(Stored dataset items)
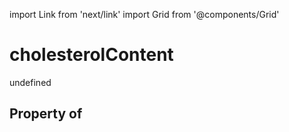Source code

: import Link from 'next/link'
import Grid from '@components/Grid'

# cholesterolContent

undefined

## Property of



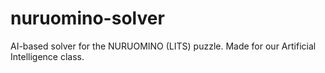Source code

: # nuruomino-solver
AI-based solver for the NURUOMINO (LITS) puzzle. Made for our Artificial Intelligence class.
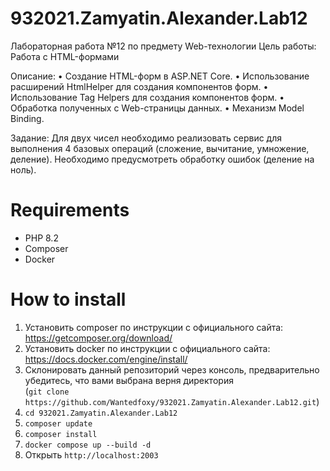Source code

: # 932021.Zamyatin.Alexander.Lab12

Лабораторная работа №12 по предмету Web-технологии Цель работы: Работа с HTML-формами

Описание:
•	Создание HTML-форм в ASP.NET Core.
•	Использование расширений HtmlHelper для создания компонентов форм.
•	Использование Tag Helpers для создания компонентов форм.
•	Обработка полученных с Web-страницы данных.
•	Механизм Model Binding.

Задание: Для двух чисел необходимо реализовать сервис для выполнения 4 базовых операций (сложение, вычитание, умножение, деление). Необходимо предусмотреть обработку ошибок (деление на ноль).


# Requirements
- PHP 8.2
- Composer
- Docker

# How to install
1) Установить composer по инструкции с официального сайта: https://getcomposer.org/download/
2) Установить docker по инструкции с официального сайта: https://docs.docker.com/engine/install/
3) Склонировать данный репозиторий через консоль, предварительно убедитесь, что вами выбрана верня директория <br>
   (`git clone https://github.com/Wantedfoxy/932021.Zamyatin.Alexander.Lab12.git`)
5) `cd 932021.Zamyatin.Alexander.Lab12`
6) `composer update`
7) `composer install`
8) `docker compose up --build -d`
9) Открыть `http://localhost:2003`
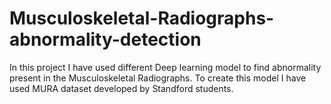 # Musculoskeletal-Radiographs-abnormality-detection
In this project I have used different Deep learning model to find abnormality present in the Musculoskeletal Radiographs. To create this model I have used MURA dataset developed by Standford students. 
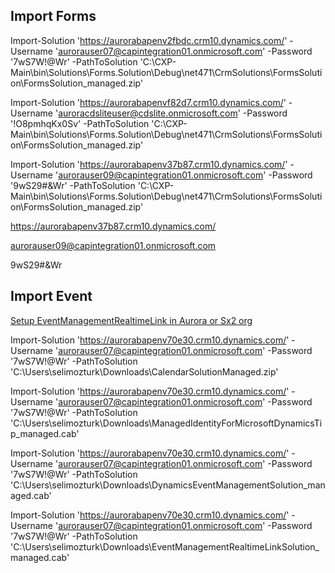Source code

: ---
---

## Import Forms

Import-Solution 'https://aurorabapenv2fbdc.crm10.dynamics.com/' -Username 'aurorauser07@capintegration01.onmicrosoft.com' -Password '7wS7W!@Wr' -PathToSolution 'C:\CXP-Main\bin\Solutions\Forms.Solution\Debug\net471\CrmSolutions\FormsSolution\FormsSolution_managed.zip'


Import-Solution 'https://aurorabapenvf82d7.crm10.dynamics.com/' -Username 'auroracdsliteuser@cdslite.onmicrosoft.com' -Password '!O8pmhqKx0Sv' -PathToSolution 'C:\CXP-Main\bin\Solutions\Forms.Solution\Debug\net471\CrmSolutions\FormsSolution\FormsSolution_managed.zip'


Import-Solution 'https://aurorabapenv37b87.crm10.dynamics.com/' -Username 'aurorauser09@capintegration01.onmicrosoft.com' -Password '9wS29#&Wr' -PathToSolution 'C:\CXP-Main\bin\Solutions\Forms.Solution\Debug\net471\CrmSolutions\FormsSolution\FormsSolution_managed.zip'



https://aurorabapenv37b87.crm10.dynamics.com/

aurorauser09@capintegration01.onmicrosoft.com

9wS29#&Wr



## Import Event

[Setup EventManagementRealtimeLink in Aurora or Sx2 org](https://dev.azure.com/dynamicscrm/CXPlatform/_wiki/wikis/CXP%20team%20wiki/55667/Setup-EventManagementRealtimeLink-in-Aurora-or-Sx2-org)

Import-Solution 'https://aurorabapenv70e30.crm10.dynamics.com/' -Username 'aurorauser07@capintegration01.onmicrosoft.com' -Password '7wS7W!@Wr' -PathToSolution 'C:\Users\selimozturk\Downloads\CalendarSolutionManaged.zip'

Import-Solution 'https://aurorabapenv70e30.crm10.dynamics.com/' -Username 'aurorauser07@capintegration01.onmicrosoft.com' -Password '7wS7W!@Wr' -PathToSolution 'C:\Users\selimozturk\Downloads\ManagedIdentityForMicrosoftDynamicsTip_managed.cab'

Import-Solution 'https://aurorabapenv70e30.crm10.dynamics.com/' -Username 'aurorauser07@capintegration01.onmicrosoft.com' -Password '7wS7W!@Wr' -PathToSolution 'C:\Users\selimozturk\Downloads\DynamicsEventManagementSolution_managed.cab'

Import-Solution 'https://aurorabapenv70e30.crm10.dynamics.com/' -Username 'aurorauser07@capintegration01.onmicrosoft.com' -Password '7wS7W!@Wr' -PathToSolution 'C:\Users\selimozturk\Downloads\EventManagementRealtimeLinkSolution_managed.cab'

**TASK:** Looking at the entries above, say how many lines contain the word "сайта". Nothing but the number is needed.

**COMPLETED EXERCISE:** 2